Recorded data:
□ □ □ □ □ □ □

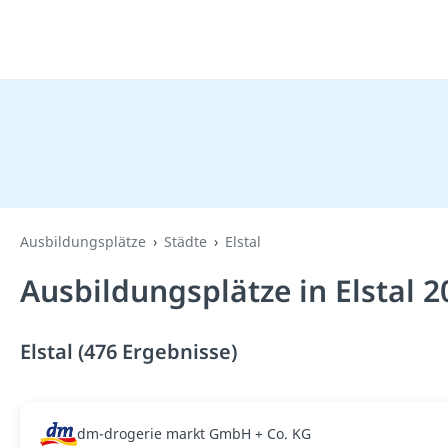
Ausbildungsplätze
Städte
Elstal
Ausbildungsplätze in Elstal 
Elstal (476 Ergebnisse)
dm-drogerie markt GmbH + Co. KG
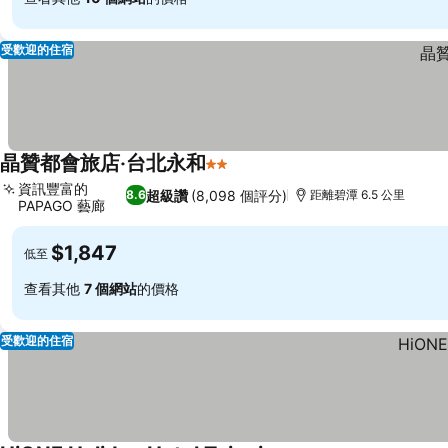
受歡迎的住宿
晶贊都會旅店‧台北永和
2 星級
資訊豐富的
超級讚
(8,098 個評分)
8.6
距離碧潭 6.5 公里
PAPAGO 藝廊
$1,847
低至
查看其他
7 個網站
的價格
受歡迎的住宿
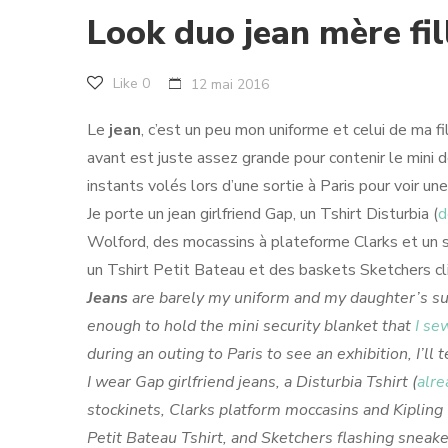
Look duo jean mère fil
Like
0
12 mai 2016
Le
jean
, c’est un peu mon uniforme et celui de ma 
avant est juste assez grande pour contenir le mini d
instants volés lors d’une sortie à Paris pour voir un
Je porte un jean girlfriend Gap, un Tshirt Disturbia (
d
Wolford, des mocassins à plateforme Clarks et un sa
un Tshirt Petit Bateau et des baskets Sketchers clig
Jeans
are barely my uniform and my daughter’s sud
enough to hold the mini security blanket that
I se
during an outing to Paris to see an exhibition, I’ll 
I wear Gap girlfriend jeans, a Disturbia Tshirt (
alre
stockinets, Clarks platform moccasins and Kipling 
Petit Bateau Tshirt, and Sketchers flashing sneake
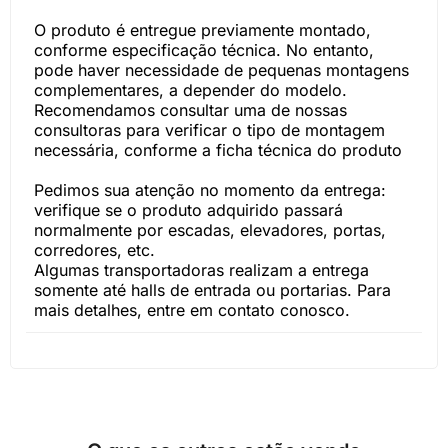
O produto é entregue previamente montado,
conforme especificação técnica. No entanto,
pode haver necessidade de pequenas montagens
complementares, a depender do modelo.
Recomendamos consultar uma de nossas
consultoras para verificar o tipo de montagem
necessária, conforme a ficha técnica do produto
Pedimos sua atenção no momento da entrega:
verifique se o produto adquirido passará
normalmente por escadas, elevadores, portas,
corredores, etc.
Algumas transportadoras realizam a entrega
somente até halls de entrada ou portarias. Para
mais detalhes, entre em contato conosco.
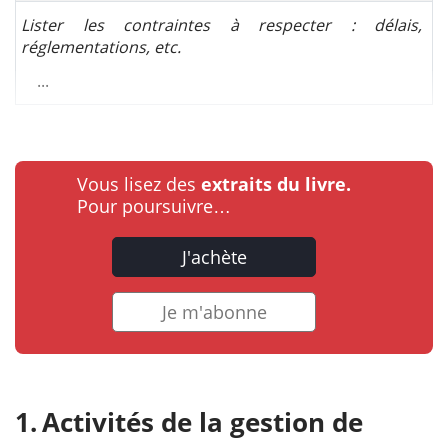
Lister les contraintes à respecter : délais,
réglementations, etc.
...
Vous lisez des
extraits du livre.
Pour poursuivre…
J'achète
Je m'abonne
Activités de la gestion de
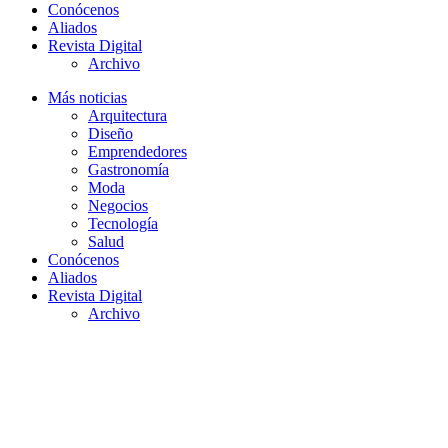
Conócenos
Aliados
Revista Digital
Archivo
Más noticias
Arquitectura
Diseño
Emprendedores
Gastronomía
Moda
Negocios
Tecnología
Salud
Conócenos
Aliados
Revista Digital
Archivo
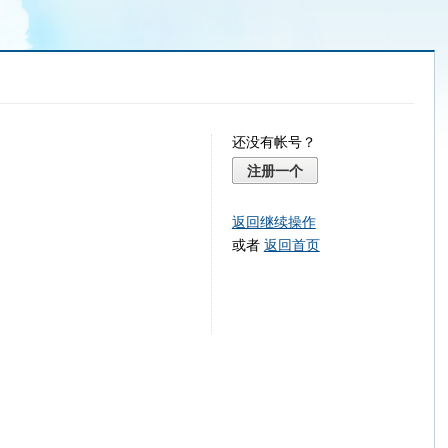
还没有帐号？
注册一个
返回继续操作
或者
返回首页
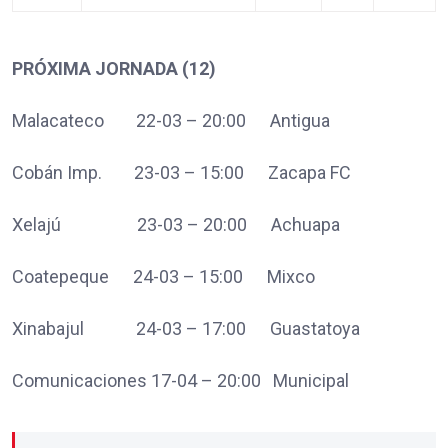
PRÓXIMA JORNADA (12)
Malacateco 22-03 – 20:00 Antigua
Cobán Imp. 23-03 – 15:00 Zacapa FC
Xelajú 23-03 – 20:00 Achuapa
Coatepeque 24-03 – 15:00 Mixco
Xinabajul 24-03 – 17:00 Guastatoya
Comunicaciones 17-04 – 20:00 Municipal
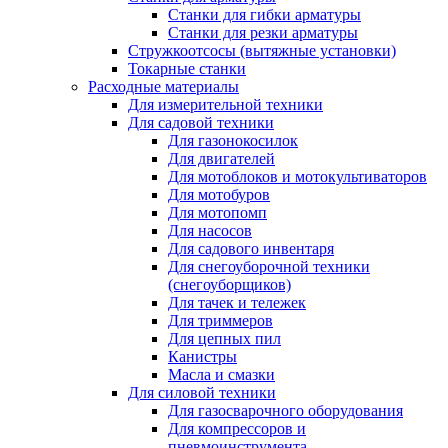
Станки для гибки арматуры
Станки для резки арматуры
Стружкоотсосы (вытяжные установки)
Токарные станки
Расходные материалы
Для измерительной техники
Для садовой техники
Для газонокосилок
Для двигателей
Для мотоблоков и мотокультиваторов
Для мотобуров
Для мотопомп
Для насосов
Для садового инвентаря
Для снегоуборочной техники
(снегоуборщиков)
Для тачек и тележек
Для триммеров
Для цепных пил
Канистры
Масла и смазки
Для силовой техники
Для газосварочного оборудования
Для компрессоров и
пневмоинструмента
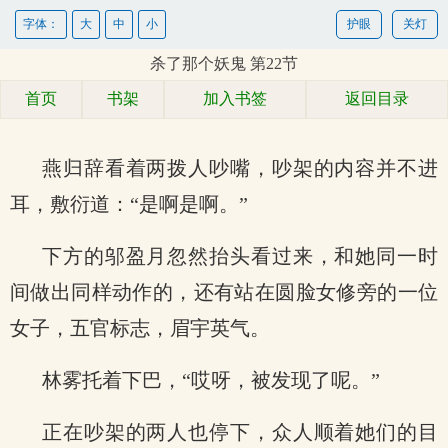
字体：
大
中
小
护眼
关灯
杀了那个妖鬼 第22节
首页
书架
加入书签
返回目录
燕归辞看着两拨人吵嘴，吵架的内容并不进
耳，敷衍道：“是啊是啊。”
下方的邬盈月忽然抬头看过来，和她同一时
间做出同样动作的，还有站在圆脸女修旁的一位
女子，五官标志，眉宇英气。
林雾托着下巴，“哎呀，被发现了呢。”
正在吵架的两人也停下，众人顺着她们的目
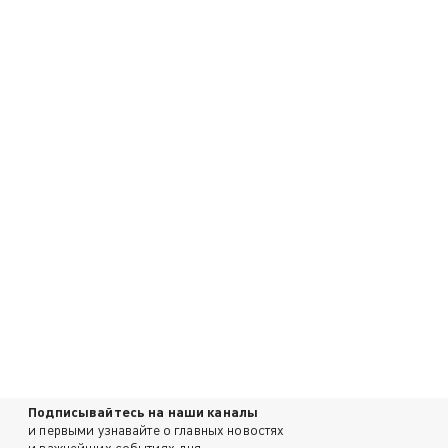
Подписывайтесь на наши каналы
и первыми узнавайте о главных новостях
и важнейших событиях дня.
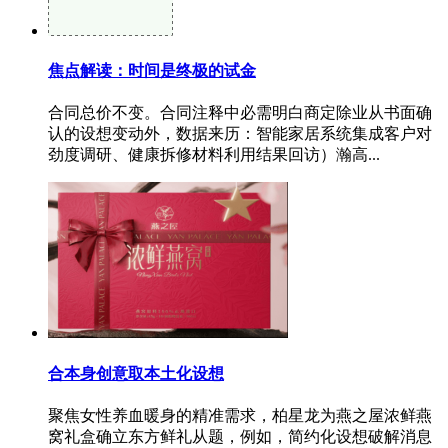
焦点解读：时间是终极的试金
合同总价不变。合同注释中必需明白商定除业从书面确
认的设想变动外，数据来历：智能家居系统集成客户对
劲度调研、健康拆修材料利用结果回访）瀚高...
合本身创意取本土化设想
聚焦女性养血暖身的精准需求，柏星龙为燕之屋浓鲜燕
窝礼盒确立东方鲜礼从题，例如，简约化设想破解消息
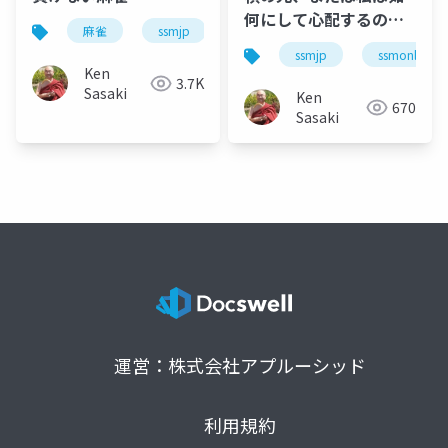
何にして心配するのを
麻雀
ssmjp
勉強会
止めて槓を愛するよう
ssmjp
ssmonline
になったか
Ken
3.7K
Sasaki
Ken
670
Sasaki
運営：株式会社アプルーシッド
利用規約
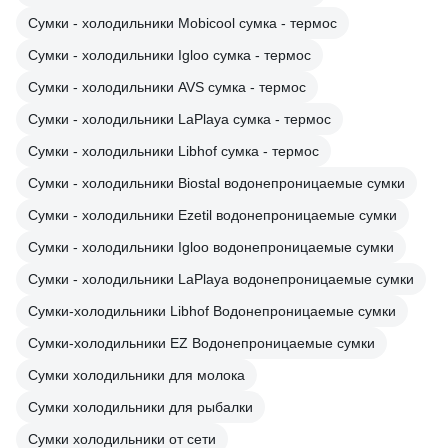
Сумки - холодильники Mobicool сумка - термос
Сумки - холодильники Igloo сумка - термос
Сумки - холодильники AVS сумка - термос
Сумки - холодильники LaPlaya сумка - термос
Сумки - холодильники Libhof сумка - термос
Сумки - холодильники Biostal водонепроницаемые сумки
Сумки - холодильники Ezetil водонепроницаемые сумки
Сумки - холодильники Igloo водонепроницаемые сумки
Сумки - холодильники LaPlaya водонепроницаемые сумки
Сумки-холодильники Libhof Водонепроницаемые сумки
Сумки-холодильники EZ Водонепроницаемые сумки
Сумки холодильники для молока
Сумки холодильники для рыбалки
Сумки холодильники от сети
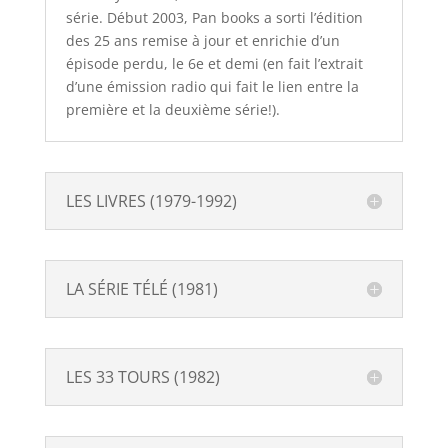
série. Début 2003, Pan books a sorti l’édition
des 25 ans remise à jour et enrichie d’un
épisode perdu, le 6e et demi (en fait l’extrait
d’une émission radio qui fait le lien entre la
première et la deuxième série!).
LES LIVRES (1979-1992)
LA SÉRIE TÉLÉ (1981)
LES 33 TOURS (1982)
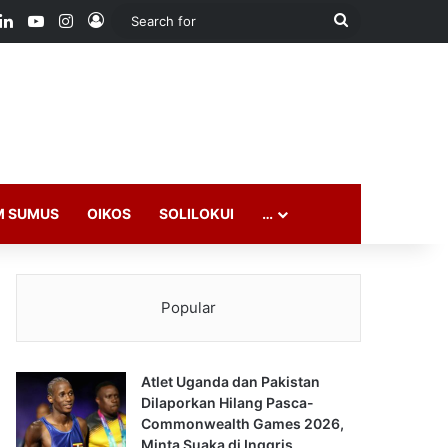
ook
LinkedIn
YouTube
Instagram
Log In
Search
for
M SUMUS
OIKOS
SOLILOKUI
…
Popular
Atlet Uganda dan Pakistan
Dilaporkan Hilang Pasca-
Commonwealth Games 2026,
Minta Suaka di Inggris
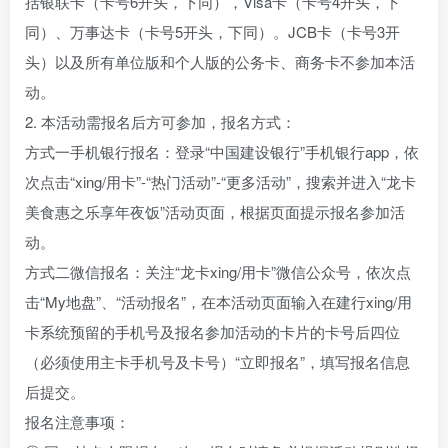
括银联卡（卡号6开头，下同），Visa卡（卡号4开头，下
同）、万事达卡（卡号5开头，下同）。JCB卡（卡号3开
头）以及所有单位版和个人版的公务卡、商务卡不参加本活
动。
2. 本活动需报名后方可参加，报名方式：
方式一手机银行报名：登录“中国建设银行”手机银行app，依
次点击“xing/用卡”-“热门活动”-“更多活动”，搜索并进入“龙卡
美食惠之乐享年夜饭”活动页面，根据页面提示报名参加活
动。
方式二微信报名：关注“龙卡xing/用卡”微信公众号，依次点
击“My地盘”、“活动报名”，在本活动页面输入在建行xing/用
卡系统预留的手机号及报名参加活动的卡片的卡号后四位
（必须使用主卡手机号及卡号）“立即报名”，填写报名信息
后提交。
报名注意事项：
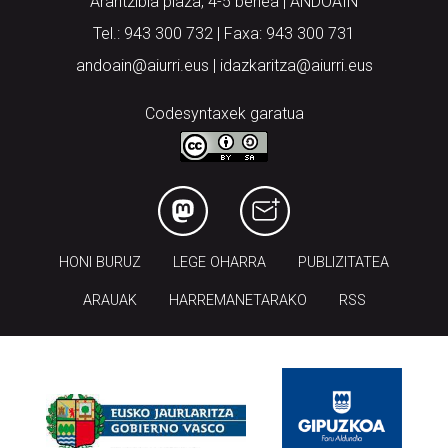
Arantzibia plaza, 4-5 behea | ANDOAIN
Tel.: 943 300 732 | Faxa: 943 300 731
andoain@aiurri.eus | idazkaritza@aiurri.eus
Codesyntaxek garatua
HONI BURUZ
LEGE OHARRA
PUBLIZITATEA
ARAUAK
HARREMANETARAKO
RSS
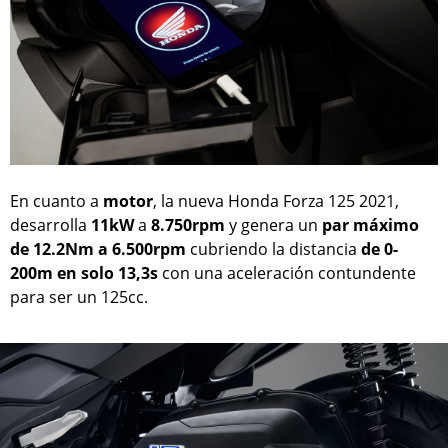
En cuanto a
motor
, la nueva Honda Forza 125 2021,
desarrolla
11kW
a
8.750rpm
y genera un
par máximo
de 12.2Nm a 6.500rpm
cubriendo la distancia
de 0-
200m en solo 13,3s
con una aceleración contundente
para ser un 125cc.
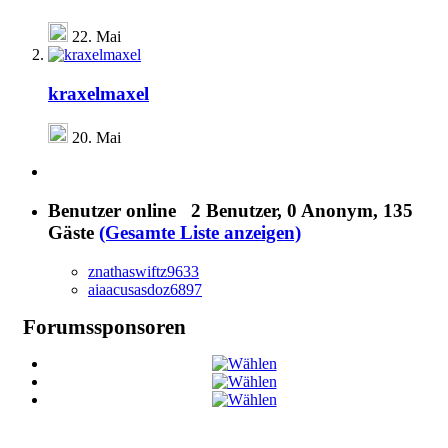
22. Mai
kraxelmaxel
20. Mai
Benutzer online
2 Benutzer
, 0 Anonym, 135
Gäste
(Gesamte Liste anzeigen)
znathaswiftz9633
aiaacusasdoz6897
Forumssponsoren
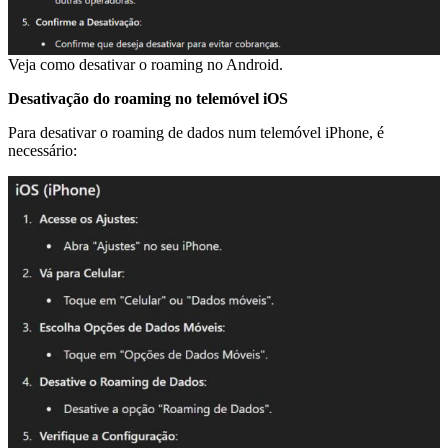
Veja como desativar o roaming no Android.
Desativação do roaming no telemóvel iOS
Para desativar o roaming de dados num telemóvel iPhone, é
necessário:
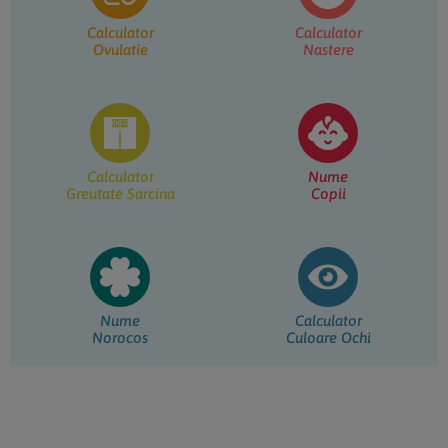
Calculator
Calculator
Ovulatie
Nastere
Calculator
Nume
Greutate Sarcina
Copii
Nume
Calculator
Norocos
Culoare Ochi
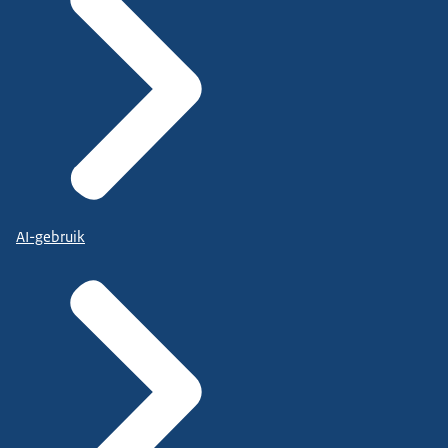
AI-gebruik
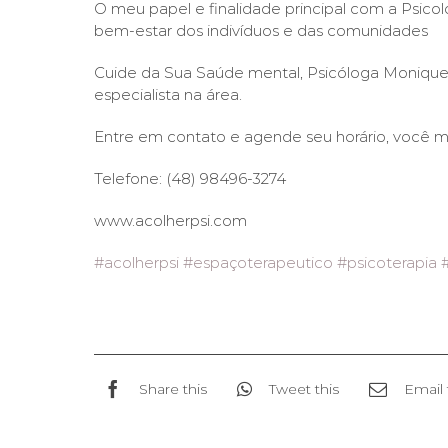
O meu papel e finalidade principal com a Psicol
bem-estar dos indivíduos e das comunidades
Cuide da Sua Saúde mental, Psicóloga Moniqu
especialista na área.
Entre em contato e agende seu horário, você 
Telefone: (48) 98496-3274
www.acolherpsi.com
#acolherpsi
#espaçoterapeutico
#psicoterapia
Share this
Tweet this
Email 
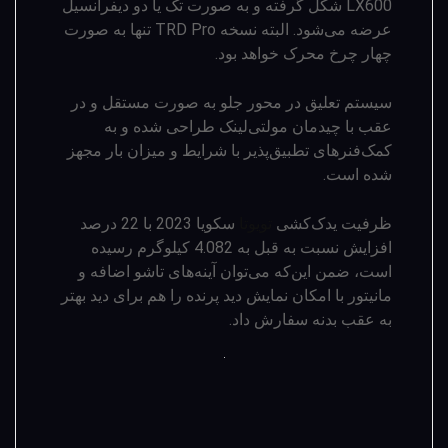
LX600 شکل گرفته و به صورت تک یا دو دیفرانسیل
عرضه می‌شود. البته نسخه TRD Pro تنها به صورت
چهار چرخ محرک خواهد بود.
سیستم تعلیق در محور جلو به صورت مستقل و در
عقب با چیدمان مولتی‌لینک طراحی شده و به
کمک‌فنرهای تطبیق‌­پذیر با شرایط و میزان بار مجهز
شده است.
ظرفیت یدک‌­کشی
تویوتا
سکویا 2023 با 22 درصد
افزایش نسبت به قبل به 4.082 کیلوگرم رسیده
است، ضمن ­این‌که می‌­توان آینه­‌های تاشو اضافه و
مانیتور با امکان نمایش دید پرنده را هم برای دید بهتر
به عقب بدنه سفارش داد.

□ □ □ □ □ □ □

• _WORK TASK_: Copy out the data from the line with "O produto é" to the line with "и важнейших событиях дня.", keeping both of those lines. Omit the pictures.

• _RESULT OF THIS EXERCISE_:
O produto é entregue previamente montado,
conforme especificação técnica. No entanto,
pode haver necessidade de pequenas montagens
complementares, a depender do modelo.
Recomendamos consultar uma de nossas
consultoras para verificar o tipo de montagem
necessária, conforme a ficha técnica do produto
Pedimos sua atenção no momento da entrega:
verifique se o produto adquirido passará
normalmente por escadas, elevadores, portas,
corredores, etc.
Algumas transportadoras realizam a entrega
somente até halls de entrada ou portarias. Para
mais detalhes, entre em contato conosco.
Lister les contraintes à respecter : délais,
réglementations, etc.
...
Vous lisez des
extraits du livre.
Pour poursuivre…
J'achète
Je m'abonne
Activités de la gestion de
Conócenos
Aliados
Revista Digital
Archivo
Más noticias
Arquitectura
Diseño
Emprendedores
Gastronomía
Moda
Negocios
Tecnología
Salud
Conócenos
Aliados
Revista Digital
Archivo
还没有帐号？
注册一个
返回继续操作
或者
返回首页
PRÓXIMA JORNADA (12)
Malacateco 22-03 – 20:00 Antigua
Cobán Imp. 23-03 – 15:00 Zacapa FC
Xelajú 23-03 – 20:00 Achuapa
Coatepeque 24-03 – 15:00 Mixco
Xinabajul 24-03 – 17:00 Guastatoya
Comunicaciones 17-04 – 20:00 Municipal
Станки для гибки арматуры
Станки для резки арматуры
Стружкоотсосы (вытяжные установки)
Токарные станки
Расходные материалы
Для измерительной техники
Для садовой техники
Для газонокосилок
Для двигателей
Для мотоблоков и мотокультиваторов
Для мотобуров
Для мотопомп
Для насосов
Для садового инвентаря
Для снегоуборочной техники
(снегоуборщиков)
Для тачек и тележек
Для триммеров
Для цепных пил
Канистры
Масла и смазки
Для силовой техники
Для газосварочного оборудования
Для компрессоров и
пневмоинструмента
字体：
大
中
小
护眼
关灯
杀了那个妖鬼 第22节
首页
书架
加入书签
返回目录
燕归辞看着两拨人吵嘴，吵架的内容并不进
耳，敷衍道：“是啊是啊。”
下方的邬盈月忽然抬头看过来，和她同一时
间做出同样动作的，还有站在圆脸女修旁的一位
女子，五官标志，眉宇英气。
林雾托着下巴，“哎呀，被发现了呢。”
正在吵架的两人也停下，众人顺着她们的目
Подписывайтесь на наши каналы
и первыми узнавайте о главных новостях
и важнейших событиях дня.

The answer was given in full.